── Source data ──
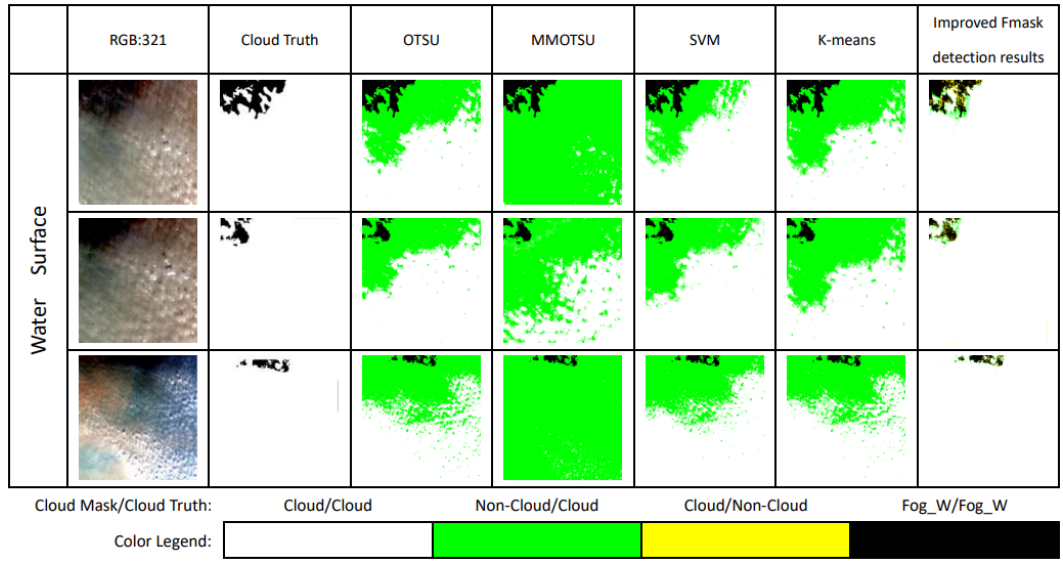
Figure 9. Comparison of detection results of different methods for high-humidity fog and stratus over water.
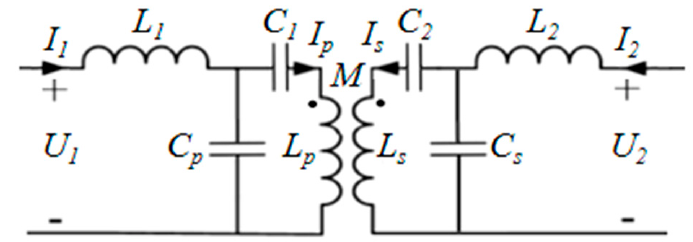
Figure 17. Dual-LCC compensation.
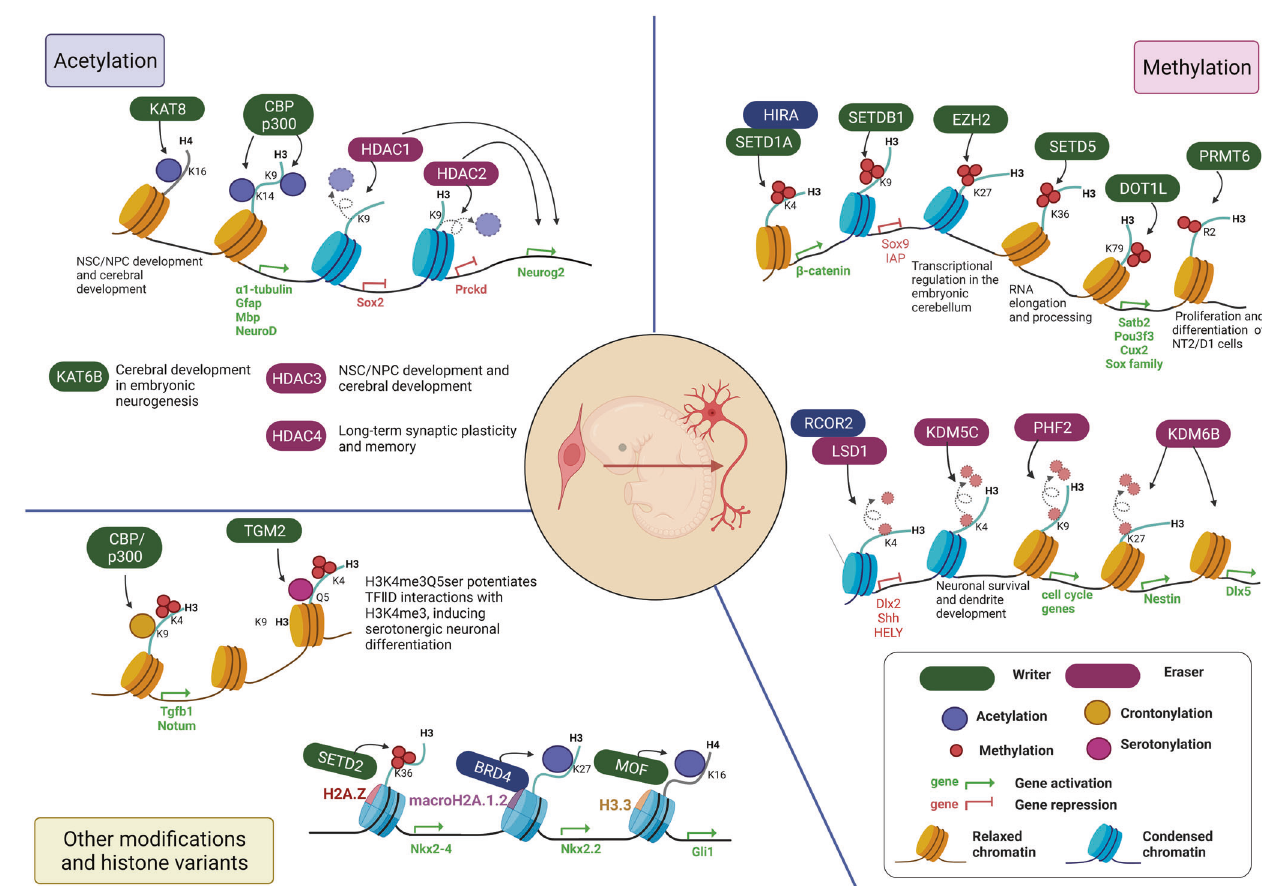
Fig. 3 Histone modi fi cations during embryonic neurogenesis. Histone modi fi cations (e.g., acetylation, methylation, crotonylation, and serotonylation) and other epigenetic regulators (e.g., histone variants) are involved in embryonic neurogenesis. Various HATs (p300/CBP, KAT6B, and KAT8) and HDACs (HDAC1-4) are involved in embryonic neural development by regulating gene expression. Changes in histone methylation by writers (SETD1A/1B, SETDB1, EZH2, SETD5, DOT1L, and PRMT6) or erasers (LSD1, KDM5C, PHF2, and KDM6B) control gene expression, promoting embryonic neurogenesis. Other histone modi fi cations (crotonylation and serotonylation) and histone variants (H2A.X, macroH2A1.2, and H3.3) are involved in embryonic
───
■ Aim of the task
Could each line of the data be written out exactly, with no pictures included?

■ Expected answer
Figure 9. Comparison of detection results of different methods for high-humidity fog and stratus over water.
Figure 17. Dual-LCC compensation.
Fig. 3 Histone modi fi cations during embryonic neurogenesis. Histone modi fi cations (e.g., acetylation, methylation, crotonylation, and serotonylation) and other epigenetic regulators (e.g., histone variants) are involved in embryonic neurogenesis. Various HATs (p300/CBP, KAT6B, and KAT8) and HDACs (HDAC1-4) are involved in embryonic neural development by regulating gene expression. Changes in histone methylation by writers (SETD1A/1B, SETDB1, EZH2, SETD5, DOT1L, and PRMT6) or erasers (LSD1, KDM5C, PHF2, and KDM6B) control gene expression, promoting embryonic neurogenesis. Other histone modi fi cations (crotonylation and serotonylation) and histone variants (H2A.X, macroH2A1.2, and H3.3) are involved in embryonic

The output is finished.